> TASK TO CARRY OUT
For the entries below, print exactly the lines between the line holding "Table 1. Statistical" and the line holding "Table 10. Samples", inclusive, and nothing else.
Start of DATA
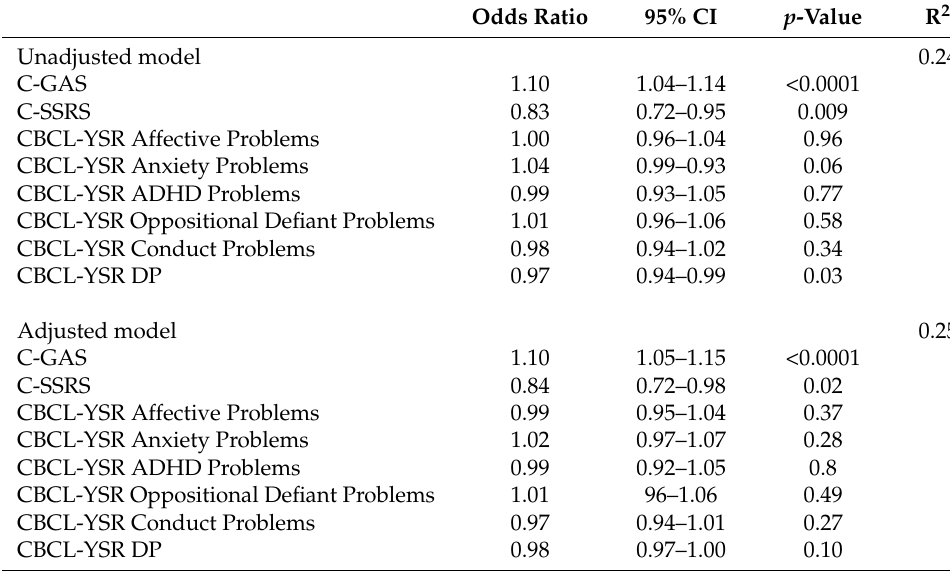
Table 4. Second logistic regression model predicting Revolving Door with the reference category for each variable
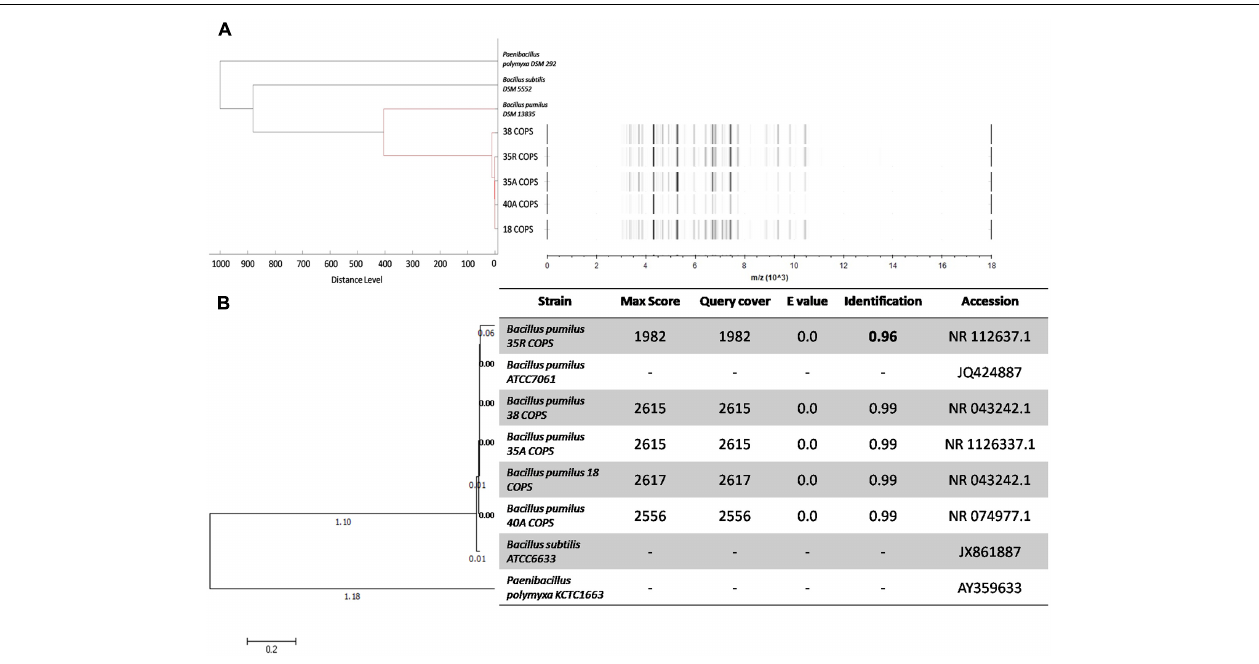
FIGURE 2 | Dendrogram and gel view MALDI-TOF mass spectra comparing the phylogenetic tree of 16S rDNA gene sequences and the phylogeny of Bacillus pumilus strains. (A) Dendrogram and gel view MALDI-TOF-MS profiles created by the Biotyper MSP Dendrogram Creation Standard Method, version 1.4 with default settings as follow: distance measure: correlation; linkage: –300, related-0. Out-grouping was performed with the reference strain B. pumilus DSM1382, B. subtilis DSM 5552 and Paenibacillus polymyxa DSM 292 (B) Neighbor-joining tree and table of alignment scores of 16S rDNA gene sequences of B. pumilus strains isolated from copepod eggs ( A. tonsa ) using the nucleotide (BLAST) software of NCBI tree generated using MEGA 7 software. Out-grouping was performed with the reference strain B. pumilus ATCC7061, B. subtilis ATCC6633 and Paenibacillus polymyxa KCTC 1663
End of DATA
Start of DATA
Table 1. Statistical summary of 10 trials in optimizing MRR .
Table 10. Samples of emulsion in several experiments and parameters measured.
End of DATA
> SOLUTION FOR THIS TASK
Table 1. Statistical summary of 10 trials in optimizing MRR .
Table 10. Samples of emulsion in several experiments and parameters measured.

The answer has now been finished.